The International Civil Aviation Organization (ICAO), the U.N. body that oversees aviation, is expected to negotiate emission rules at its meeting in February to be adopted later in 2016. But the ICAO process would apply only to new designs by a date after 2020 that is yet to be determined, and greens say it could cover only 5 percent of global aviation by 2030.

Instead of relying on ICAO, environmentalists are urging EPA to promulgate its own "technology-forcing" standard for the U.S. aviation industry, which makes up more than a quarter of the world’s fleet. If EPA does so, the United States can pressure other countries to follow suit, they say, making a dramatic difference in a sector with growing emissions.

Bill Becker, executive director of the National Association of Clean Air Agencies, said the United States has the potential to play the same role in spurring greater industrywide improvements in aviation efficiency that California has done on automobile efficiency. By promulgating a tougher-than-global standard if ICAO fails to deliver, he said, EPA can encourage airlines to raise the floor on global efficiency standards to avoid a regulatory patchwork.

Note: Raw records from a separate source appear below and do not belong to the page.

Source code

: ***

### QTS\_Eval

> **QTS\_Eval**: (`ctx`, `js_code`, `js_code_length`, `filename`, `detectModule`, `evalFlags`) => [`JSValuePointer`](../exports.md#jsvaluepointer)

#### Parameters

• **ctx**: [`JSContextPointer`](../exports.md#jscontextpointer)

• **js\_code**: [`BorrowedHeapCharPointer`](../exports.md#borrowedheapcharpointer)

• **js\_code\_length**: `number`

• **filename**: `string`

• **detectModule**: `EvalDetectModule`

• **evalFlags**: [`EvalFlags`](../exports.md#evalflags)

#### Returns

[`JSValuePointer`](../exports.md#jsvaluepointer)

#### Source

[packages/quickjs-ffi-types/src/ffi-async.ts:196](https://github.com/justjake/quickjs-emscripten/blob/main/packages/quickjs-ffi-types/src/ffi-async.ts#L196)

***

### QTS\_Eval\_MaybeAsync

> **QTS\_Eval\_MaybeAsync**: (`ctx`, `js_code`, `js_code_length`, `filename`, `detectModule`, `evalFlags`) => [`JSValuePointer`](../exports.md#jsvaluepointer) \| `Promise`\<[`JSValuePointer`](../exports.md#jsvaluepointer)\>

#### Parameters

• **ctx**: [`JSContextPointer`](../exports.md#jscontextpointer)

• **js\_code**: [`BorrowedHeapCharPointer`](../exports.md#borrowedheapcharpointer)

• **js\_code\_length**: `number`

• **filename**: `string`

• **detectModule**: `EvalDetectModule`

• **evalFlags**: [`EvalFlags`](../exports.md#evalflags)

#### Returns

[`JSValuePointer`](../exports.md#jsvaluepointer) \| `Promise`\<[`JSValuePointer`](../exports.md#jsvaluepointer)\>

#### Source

"The international community, ICAO, has the ability to do this right and to set a standard that is sufficiently stringent to address environmental concerns," he said. "It’s up to the international community and the affected airlines and aircraft engine manufacturers to find that sweet spot that will yield sufficient emissions reductions but at the same time be supportable so that it will obviate the need for the U.S. in the future to set its own more stringent standards."

Greens note that vehicles and power plants are already becoming subject to EPA carbon restrictions.

"The airlines have a responsibility to do their part on climate change just like every other industry, and EPA needs to hold them to that," said Deborah Lapidus, director of the Flying Clean Campaign, in a statement.

The EPA rules have been a long time coming. In 2007, environmental groups petitioned EPA to issue an endangerment finding and to regulate, and in 2010 they filed suit. The U.S. Court of Appeals for the District of Columbia Circuit issued a ruling requiring that EPA make an endangerment determination. Some of the same plaintiffs have hinted that they will return to court if EPA’s actions fall short of the rules they want.

But while the ICAO process has dragged on for nearly two decades and is expected to yield very lax regulations, some environmentalists say it has the potential to increase ambition.

Pamela Campos, a senior attorney at the Environmental Defense Fund, noted that in addition to negotiating efficiency standards, ICAO is also weighing the adoption of a market-based mechanism to cap greenhouse gas emissions worldwide — a policy that could deliver emissions reductions that a straight efficiency rule might not. Both the efficiency standards and cap would be finalized in October of next year to take effect after 2020.

"The key message on this is really that the efficiency standard is one important piece and an international agreement to cap emissions from aviation is an important compliment," she said.

While efficiency standards would deal directly with aircraft engines, a cap could compel airlines to better match the planes they use to routes and ridership and to maximize the efficiency of their takeoff and touchdown plans.